### [About this exercise]
Gather every line in the rows below that contains the word "sorpresa", and copy each one.

*****

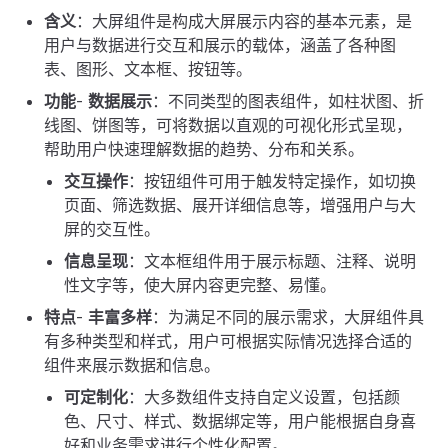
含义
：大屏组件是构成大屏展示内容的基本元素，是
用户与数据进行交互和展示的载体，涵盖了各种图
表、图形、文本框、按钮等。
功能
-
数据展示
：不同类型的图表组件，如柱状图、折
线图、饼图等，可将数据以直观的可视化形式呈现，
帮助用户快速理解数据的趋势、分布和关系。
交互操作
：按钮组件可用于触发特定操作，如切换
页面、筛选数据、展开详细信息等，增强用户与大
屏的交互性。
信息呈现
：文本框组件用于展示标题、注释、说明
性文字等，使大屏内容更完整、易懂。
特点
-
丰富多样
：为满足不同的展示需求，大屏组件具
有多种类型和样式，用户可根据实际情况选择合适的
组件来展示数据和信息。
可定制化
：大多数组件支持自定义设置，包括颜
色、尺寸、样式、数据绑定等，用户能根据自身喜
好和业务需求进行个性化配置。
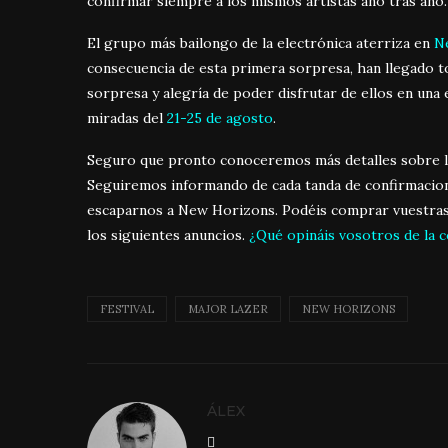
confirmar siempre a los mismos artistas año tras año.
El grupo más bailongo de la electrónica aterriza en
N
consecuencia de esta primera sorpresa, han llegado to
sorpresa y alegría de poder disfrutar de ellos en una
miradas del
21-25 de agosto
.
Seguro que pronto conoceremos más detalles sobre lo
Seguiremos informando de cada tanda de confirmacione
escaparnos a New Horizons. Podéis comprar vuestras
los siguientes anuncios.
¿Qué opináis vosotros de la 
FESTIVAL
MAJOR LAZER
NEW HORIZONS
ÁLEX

*****

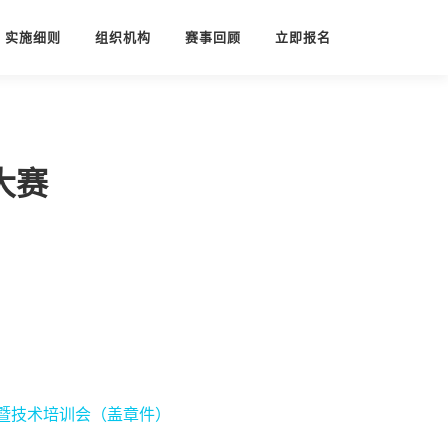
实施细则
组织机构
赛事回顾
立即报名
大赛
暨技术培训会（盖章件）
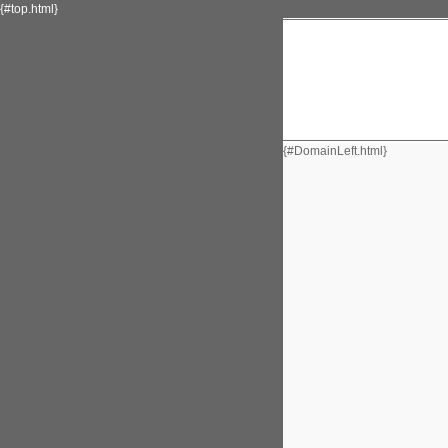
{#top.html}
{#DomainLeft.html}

*****

### [Exercise answer]
consecuencia de esta primera sorpresa, han llegado to
sorpresa y alegría de poder disfrutar de ellos en una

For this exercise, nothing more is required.